‘Memphis’ musical tour to stop in Ames; star sounds off on show’s message


Courtesy of Anita Dioniak & Associates.

Jasmin Richardson, left, plays Felicia, and Joey Elrose, center front, plays Huey Calhoun in the national tour of “Memphis.” The show will appear onstage at Stephens Auditorium on Thursday, Oct. 24.

Nicole Presley

Growing up in New York, Joey Elrose was surrounded by theater. When Elrose played the Tin Man in “The Wizard of Oz” in the sixth grade, he knew he wanted to become a professional actor.

Elrose will play Huey Calhoun in “Memphis,” the musical set to play out live this Thursday, Oct. 24, at Stephens Auditorium in Ames.

Calhoun is a disc jockey who plays “race music” back in the 1950s.

A fictional story, “Memphis” is loosely based on a real disc jockey from the 1950s named Dewey Phillips. Phillips was the first to play Elvis Presley and African American rhythm and blues on the radio.

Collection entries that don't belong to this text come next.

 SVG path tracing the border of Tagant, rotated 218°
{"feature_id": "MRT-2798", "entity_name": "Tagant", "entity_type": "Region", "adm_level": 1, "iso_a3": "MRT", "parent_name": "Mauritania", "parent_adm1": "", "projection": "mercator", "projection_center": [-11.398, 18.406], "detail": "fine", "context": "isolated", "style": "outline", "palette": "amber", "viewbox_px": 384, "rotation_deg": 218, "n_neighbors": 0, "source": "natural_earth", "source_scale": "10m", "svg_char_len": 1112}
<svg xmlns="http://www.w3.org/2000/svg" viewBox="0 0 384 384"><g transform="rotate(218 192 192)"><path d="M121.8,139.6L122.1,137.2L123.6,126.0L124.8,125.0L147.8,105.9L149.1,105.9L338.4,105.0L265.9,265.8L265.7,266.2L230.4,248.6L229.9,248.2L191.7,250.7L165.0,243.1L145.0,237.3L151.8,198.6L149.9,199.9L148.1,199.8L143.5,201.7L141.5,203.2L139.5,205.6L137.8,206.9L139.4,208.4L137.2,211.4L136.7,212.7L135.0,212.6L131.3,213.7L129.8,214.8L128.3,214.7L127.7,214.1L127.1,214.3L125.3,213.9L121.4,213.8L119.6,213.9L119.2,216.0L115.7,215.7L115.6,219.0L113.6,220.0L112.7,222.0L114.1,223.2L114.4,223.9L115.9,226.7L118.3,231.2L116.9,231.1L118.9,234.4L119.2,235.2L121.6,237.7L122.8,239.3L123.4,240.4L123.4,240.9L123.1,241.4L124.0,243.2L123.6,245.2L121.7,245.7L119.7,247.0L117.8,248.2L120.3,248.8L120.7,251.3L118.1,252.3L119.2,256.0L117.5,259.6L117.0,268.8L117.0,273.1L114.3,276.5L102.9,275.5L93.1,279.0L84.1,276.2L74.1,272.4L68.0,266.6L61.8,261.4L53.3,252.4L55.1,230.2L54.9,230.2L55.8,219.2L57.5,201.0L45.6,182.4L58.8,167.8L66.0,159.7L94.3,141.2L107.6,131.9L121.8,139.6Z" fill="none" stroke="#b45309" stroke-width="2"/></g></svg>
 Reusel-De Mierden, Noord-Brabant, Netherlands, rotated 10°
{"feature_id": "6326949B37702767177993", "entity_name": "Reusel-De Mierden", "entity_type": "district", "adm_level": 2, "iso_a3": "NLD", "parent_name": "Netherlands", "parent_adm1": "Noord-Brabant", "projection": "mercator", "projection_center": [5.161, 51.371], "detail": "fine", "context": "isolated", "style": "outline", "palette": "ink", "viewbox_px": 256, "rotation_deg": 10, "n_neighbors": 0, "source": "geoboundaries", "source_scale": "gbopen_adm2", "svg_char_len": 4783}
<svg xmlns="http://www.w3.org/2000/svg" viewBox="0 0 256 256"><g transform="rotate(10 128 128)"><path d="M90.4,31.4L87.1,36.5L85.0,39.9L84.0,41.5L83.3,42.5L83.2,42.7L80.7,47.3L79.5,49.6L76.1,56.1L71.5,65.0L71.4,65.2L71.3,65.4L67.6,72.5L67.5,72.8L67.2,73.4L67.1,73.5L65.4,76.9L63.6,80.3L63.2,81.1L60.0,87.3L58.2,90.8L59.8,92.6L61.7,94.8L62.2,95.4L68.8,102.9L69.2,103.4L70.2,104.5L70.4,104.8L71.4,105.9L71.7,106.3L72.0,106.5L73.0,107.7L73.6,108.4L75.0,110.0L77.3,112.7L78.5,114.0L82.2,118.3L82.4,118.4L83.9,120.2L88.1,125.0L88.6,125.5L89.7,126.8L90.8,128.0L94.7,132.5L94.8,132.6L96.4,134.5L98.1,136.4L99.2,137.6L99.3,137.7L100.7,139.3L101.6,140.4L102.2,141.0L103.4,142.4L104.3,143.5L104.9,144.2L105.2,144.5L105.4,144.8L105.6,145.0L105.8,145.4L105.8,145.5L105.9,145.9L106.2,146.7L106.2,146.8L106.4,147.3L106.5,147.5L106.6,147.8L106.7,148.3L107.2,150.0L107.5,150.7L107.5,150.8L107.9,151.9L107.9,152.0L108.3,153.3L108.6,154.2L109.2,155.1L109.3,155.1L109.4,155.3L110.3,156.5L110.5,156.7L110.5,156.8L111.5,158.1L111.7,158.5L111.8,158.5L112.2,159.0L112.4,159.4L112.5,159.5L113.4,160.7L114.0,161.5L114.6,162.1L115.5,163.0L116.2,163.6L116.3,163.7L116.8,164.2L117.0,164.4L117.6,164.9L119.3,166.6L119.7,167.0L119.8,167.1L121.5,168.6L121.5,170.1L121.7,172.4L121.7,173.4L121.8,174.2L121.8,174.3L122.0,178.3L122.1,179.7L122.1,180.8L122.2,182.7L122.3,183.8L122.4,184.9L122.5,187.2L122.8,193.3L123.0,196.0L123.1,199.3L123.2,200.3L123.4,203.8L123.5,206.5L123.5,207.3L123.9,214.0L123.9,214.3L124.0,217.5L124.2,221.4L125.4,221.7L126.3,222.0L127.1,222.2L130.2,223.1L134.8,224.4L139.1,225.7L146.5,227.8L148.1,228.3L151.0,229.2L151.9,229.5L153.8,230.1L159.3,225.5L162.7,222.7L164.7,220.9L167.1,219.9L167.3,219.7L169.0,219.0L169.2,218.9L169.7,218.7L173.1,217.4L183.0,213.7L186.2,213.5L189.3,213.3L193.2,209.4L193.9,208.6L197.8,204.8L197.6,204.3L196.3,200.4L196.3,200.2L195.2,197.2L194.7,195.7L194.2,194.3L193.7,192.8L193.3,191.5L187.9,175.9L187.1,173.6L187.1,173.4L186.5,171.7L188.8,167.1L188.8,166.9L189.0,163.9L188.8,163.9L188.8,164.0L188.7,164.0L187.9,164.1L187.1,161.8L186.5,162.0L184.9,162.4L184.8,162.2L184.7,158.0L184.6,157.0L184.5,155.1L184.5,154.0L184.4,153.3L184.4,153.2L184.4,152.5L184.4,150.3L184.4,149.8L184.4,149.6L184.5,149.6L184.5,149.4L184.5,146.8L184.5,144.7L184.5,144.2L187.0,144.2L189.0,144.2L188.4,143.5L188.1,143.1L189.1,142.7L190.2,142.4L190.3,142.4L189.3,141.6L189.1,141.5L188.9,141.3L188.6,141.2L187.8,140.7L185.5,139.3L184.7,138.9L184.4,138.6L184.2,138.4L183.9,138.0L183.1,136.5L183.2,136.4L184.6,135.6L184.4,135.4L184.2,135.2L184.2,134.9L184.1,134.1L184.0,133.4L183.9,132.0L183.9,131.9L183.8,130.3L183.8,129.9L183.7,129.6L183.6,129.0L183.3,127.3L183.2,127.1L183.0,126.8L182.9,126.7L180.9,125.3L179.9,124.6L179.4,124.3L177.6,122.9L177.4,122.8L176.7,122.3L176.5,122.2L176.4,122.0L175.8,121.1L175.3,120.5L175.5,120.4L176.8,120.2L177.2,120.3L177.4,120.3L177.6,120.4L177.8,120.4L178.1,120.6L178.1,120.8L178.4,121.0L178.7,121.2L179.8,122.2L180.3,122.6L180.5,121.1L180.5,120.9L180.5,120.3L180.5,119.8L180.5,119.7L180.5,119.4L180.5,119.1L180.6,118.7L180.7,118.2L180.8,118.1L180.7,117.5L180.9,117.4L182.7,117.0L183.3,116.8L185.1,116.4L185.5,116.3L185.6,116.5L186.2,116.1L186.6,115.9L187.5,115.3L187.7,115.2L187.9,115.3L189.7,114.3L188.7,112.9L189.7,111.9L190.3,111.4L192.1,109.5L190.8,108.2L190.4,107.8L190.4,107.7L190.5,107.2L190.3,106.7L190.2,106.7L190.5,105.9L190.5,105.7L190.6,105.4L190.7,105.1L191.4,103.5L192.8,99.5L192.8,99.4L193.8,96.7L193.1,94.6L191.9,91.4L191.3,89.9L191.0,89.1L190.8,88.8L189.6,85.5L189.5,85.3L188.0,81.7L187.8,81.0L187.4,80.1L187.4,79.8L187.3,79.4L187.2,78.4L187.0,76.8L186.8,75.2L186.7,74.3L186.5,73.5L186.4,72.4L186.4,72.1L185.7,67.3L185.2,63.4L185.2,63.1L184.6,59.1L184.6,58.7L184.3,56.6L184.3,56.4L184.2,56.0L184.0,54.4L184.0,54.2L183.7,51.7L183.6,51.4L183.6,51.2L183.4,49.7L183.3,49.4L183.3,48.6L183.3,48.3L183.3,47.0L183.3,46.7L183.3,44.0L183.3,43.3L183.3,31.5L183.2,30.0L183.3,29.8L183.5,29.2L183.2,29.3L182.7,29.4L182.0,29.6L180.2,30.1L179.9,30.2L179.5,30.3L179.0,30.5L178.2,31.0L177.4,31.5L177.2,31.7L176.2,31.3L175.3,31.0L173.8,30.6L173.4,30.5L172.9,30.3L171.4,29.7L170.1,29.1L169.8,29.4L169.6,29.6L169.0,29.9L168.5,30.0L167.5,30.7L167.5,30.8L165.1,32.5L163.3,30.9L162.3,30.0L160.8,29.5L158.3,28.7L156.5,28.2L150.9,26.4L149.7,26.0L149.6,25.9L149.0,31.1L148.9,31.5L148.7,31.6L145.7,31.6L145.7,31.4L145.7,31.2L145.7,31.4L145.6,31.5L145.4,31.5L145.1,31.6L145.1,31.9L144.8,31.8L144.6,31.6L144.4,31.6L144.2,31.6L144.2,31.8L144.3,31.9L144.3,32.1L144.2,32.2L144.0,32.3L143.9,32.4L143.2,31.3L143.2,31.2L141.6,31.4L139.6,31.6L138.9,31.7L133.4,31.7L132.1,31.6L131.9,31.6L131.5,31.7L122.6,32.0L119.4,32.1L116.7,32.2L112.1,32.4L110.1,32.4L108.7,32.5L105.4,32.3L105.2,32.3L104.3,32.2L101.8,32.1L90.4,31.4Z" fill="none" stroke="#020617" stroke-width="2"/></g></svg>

“Memphis” is about Calhoun and his love for “race music.” Huey breaks into a radio booth in town and locks himself inside and starts playing the music he wants to hear.

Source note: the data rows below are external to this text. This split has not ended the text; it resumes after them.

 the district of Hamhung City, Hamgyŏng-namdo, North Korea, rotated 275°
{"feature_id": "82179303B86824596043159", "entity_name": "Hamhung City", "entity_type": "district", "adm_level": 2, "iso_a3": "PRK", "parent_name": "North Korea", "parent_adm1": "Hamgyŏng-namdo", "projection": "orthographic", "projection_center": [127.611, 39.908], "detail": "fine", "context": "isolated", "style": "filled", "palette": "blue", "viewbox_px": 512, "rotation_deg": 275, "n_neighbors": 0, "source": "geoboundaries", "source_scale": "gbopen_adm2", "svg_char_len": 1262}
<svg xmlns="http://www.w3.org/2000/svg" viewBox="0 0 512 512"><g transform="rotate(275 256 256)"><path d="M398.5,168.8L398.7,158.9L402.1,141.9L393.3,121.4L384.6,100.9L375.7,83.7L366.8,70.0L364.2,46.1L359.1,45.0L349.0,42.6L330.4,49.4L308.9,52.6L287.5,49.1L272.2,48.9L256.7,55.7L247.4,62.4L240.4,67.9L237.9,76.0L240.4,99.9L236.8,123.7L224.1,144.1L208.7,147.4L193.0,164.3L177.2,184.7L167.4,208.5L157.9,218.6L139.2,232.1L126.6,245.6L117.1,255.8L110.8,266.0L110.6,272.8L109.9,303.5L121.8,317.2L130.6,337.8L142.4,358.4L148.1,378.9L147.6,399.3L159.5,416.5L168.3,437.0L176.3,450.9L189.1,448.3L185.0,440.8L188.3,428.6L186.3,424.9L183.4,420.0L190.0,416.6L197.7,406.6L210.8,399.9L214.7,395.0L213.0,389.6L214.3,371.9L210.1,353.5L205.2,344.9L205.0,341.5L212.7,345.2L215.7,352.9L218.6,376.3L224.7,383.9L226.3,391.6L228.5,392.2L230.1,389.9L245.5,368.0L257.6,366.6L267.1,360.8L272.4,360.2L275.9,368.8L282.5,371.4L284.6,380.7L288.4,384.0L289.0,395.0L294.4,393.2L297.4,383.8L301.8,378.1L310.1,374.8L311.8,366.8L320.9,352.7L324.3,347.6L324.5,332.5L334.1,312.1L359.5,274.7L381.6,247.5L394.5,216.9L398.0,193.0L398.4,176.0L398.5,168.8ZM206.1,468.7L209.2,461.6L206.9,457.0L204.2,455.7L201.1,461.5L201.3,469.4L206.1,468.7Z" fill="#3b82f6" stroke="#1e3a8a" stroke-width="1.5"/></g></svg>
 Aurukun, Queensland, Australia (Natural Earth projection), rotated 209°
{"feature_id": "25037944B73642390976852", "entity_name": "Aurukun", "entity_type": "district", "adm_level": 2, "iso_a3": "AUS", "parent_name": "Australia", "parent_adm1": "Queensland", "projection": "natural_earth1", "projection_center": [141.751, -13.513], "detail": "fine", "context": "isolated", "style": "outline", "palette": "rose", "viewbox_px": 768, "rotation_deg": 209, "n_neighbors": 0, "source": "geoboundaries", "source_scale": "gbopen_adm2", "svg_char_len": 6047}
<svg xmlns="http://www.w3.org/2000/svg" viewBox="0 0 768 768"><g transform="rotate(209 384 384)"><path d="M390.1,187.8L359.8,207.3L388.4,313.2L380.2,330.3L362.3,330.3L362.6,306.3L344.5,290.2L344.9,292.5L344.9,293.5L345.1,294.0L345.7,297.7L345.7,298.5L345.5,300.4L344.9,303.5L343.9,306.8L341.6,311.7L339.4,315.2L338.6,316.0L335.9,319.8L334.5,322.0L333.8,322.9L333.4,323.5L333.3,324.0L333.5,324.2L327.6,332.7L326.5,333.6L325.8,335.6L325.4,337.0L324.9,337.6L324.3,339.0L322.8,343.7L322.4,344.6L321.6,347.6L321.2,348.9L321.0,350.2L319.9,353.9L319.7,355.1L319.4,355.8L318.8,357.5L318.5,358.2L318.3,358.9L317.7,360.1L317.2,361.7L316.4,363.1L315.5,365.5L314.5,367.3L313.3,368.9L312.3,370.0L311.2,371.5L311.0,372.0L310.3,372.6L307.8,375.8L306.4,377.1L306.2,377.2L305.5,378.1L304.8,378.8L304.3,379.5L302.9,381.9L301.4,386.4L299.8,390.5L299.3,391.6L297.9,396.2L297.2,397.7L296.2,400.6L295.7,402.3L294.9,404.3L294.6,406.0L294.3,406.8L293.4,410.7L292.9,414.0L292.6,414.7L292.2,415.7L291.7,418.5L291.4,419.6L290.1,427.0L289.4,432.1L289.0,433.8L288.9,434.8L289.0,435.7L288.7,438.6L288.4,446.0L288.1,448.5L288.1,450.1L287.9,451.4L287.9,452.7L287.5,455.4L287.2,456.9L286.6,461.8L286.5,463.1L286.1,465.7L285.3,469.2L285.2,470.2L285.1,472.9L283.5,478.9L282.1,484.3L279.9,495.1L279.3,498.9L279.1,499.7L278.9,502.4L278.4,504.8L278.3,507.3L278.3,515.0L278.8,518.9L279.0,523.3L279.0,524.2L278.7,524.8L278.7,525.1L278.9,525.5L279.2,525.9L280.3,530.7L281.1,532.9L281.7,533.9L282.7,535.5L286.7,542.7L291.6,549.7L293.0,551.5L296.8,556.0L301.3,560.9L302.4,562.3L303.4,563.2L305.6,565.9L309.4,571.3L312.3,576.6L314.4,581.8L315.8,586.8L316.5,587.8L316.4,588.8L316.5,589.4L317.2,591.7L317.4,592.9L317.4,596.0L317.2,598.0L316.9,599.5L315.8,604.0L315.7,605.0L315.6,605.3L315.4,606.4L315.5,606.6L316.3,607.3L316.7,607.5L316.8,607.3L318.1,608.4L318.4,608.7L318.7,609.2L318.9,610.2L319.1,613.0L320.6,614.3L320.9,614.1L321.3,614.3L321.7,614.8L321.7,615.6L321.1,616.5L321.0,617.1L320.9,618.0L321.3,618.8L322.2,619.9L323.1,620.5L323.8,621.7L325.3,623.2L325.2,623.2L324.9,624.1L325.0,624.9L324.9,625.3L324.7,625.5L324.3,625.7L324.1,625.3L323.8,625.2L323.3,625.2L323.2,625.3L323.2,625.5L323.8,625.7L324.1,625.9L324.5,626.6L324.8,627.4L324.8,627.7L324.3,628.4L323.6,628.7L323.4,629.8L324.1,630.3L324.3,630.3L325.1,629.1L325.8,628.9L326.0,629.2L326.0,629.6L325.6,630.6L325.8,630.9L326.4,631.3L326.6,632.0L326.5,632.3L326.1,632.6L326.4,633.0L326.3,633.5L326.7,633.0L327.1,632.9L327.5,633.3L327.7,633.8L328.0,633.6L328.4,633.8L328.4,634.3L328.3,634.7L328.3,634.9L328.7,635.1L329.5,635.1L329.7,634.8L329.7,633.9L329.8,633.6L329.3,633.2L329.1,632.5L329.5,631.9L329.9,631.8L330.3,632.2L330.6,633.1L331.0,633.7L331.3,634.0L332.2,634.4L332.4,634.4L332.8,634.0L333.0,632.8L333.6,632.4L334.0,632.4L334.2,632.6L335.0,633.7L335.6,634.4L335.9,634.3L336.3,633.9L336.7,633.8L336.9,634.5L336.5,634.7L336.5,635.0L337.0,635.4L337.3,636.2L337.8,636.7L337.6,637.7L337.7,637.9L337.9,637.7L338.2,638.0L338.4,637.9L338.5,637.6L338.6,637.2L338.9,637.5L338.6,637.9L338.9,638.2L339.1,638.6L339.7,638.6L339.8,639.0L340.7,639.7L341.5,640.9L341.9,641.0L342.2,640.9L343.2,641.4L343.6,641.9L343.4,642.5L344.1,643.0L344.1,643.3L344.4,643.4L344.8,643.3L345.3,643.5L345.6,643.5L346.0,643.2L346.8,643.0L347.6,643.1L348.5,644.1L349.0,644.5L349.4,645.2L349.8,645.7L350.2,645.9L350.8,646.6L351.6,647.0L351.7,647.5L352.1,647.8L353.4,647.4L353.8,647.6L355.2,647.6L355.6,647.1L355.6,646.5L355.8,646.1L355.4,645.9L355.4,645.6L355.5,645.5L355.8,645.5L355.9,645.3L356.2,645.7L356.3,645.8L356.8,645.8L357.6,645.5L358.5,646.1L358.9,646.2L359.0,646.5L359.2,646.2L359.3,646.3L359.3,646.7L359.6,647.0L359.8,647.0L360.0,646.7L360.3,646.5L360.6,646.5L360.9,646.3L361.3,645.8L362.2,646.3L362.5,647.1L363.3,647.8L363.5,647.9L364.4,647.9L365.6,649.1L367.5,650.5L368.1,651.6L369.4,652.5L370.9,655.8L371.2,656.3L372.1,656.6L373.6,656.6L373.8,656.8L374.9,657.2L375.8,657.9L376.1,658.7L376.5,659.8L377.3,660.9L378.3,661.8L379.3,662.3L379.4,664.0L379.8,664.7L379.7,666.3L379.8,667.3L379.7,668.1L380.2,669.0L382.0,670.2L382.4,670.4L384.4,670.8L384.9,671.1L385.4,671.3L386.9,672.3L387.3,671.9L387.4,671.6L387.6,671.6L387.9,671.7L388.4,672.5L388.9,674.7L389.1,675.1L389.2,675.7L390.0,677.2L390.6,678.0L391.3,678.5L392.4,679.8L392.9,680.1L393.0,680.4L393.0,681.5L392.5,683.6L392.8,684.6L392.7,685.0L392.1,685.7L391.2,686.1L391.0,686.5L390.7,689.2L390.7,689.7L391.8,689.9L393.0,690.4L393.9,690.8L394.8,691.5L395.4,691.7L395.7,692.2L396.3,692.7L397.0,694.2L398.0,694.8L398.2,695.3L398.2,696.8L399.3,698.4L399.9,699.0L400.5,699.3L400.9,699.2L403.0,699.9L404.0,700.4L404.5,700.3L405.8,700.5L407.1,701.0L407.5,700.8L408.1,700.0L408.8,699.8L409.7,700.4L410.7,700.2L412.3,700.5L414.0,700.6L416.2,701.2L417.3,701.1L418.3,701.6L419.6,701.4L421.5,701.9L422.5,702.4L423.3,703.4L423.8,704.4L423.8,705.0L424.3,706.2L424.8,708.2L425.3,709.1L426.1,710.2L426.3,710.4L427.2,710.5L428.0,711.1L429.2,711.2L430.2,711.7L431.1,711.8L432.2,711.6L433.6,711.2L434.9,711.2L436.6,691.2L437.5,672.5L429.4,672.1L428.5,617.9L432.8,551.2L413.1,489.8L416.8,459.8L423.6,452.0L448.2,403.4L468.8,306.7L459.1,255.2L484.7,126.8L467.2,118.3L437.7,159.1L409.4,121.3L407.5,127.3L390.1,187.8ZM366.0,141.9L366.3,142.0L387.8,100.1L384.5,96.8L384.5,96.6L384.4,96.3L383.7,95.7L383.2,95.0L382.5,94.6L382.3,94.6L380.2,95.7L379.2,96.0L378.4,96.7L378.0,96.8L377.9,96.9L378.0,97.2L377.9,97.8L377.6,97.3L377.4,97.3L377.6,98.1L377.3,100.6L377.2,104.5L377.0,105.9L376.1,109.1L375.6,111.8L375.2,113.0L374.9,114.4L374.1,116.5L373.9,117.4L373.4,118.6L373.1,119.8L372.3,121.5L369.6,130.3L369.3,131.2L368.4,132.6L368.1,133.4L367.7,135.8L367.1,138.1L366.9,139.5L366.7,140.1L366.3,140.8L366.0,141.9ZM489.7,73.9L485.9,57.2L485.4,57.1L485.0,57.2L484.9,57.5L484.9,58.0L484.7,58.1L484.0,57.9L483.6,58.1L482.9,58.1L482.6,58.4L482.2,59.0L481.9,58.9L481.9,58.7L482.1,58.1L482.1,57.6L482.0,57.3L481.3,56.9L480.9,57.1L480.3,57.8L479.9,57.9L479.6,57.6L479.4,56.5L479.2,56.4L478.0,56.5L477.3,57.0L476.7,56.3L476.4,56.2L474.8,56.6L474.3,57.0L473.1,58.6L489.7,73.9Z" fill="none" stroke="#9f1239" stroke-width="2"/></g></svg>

The 1950s rock ‘n’ roll rhythm, which was not normally played on the radio, is requested by the young teenagers and Calhoun’s career as a disc jockey takes off.

“[Calhoun’s] a rebel — let’s just start there — but not in a bad way where’s he’s got guns in a place. He’s really strong-minded, and he’s a go-getter,” Elrose said. “So if he wants something, he’s going to do everything in his power to get it. Even if he has to break the rules a little bit. “

Huey also finds himself falling in love with a black soul singer named Felicia Farrell after hearing her sing at Delray’s, an underground African American bar.

Interracial relationships were not a common occurrence during the 1950s, and Calhoun and Farrell struggle to keep their relationship strong.

“The message of the show is about equality and love. It’s still really relevant and still vital unfortunately,” Elrose said. “The show really does speak to social acceptance and equality, and maybe not necessarily with race anymore, but it’s still really prevalent in this kind of day and age. There’s a really amazing message we can get from it.”

“Memphis” is not the first tour that Elrose has played a lead role, but it is the first show where his character, Calhoun, never leaves the stage. Elrose credits it as being the biggest thing he has done so far.

“When I told my mother, she goes, ‘Joey, you’re finally a bride’ — you know the saying always a bridesmaid never a bride? — she goes, ‘You’re finally a bride,’” Elrose said. “I’m like, ‘All right. That’s a good point, Ma.”

Elrose originally heard about the musical from a friend who had seen the musical and told him he should check out the show, claiming he would be perfect for the part of Calhoun. The auditions for “Memphis” were over the summer.

Elrose decided to watch a recording of the musical on Netflix, and he said he loved it and thought the musical fit his style.

“Later I found out, like a week ago when the casting director came out to see the show in Boise, [Idaho,] he said, ‘The minute you sang that song from the show I turned to the other people and I said, ‘We just found our Huey.’ I hope that’s true, you know,” Elrose said.

This is his first year touring with “Memphis.” The tour began Tuesday, Oct. 15, in Appleton, Wis., and will continue until June. This week, the tour will hit Cedar Falls, Ames and White Water, Iowa.

It is not confirmed how long the show will tour after this year, but there is a possibility of another tour after this one finishes in June. Also, rumors of going to Japan and Europe are being tossed around the touring musical.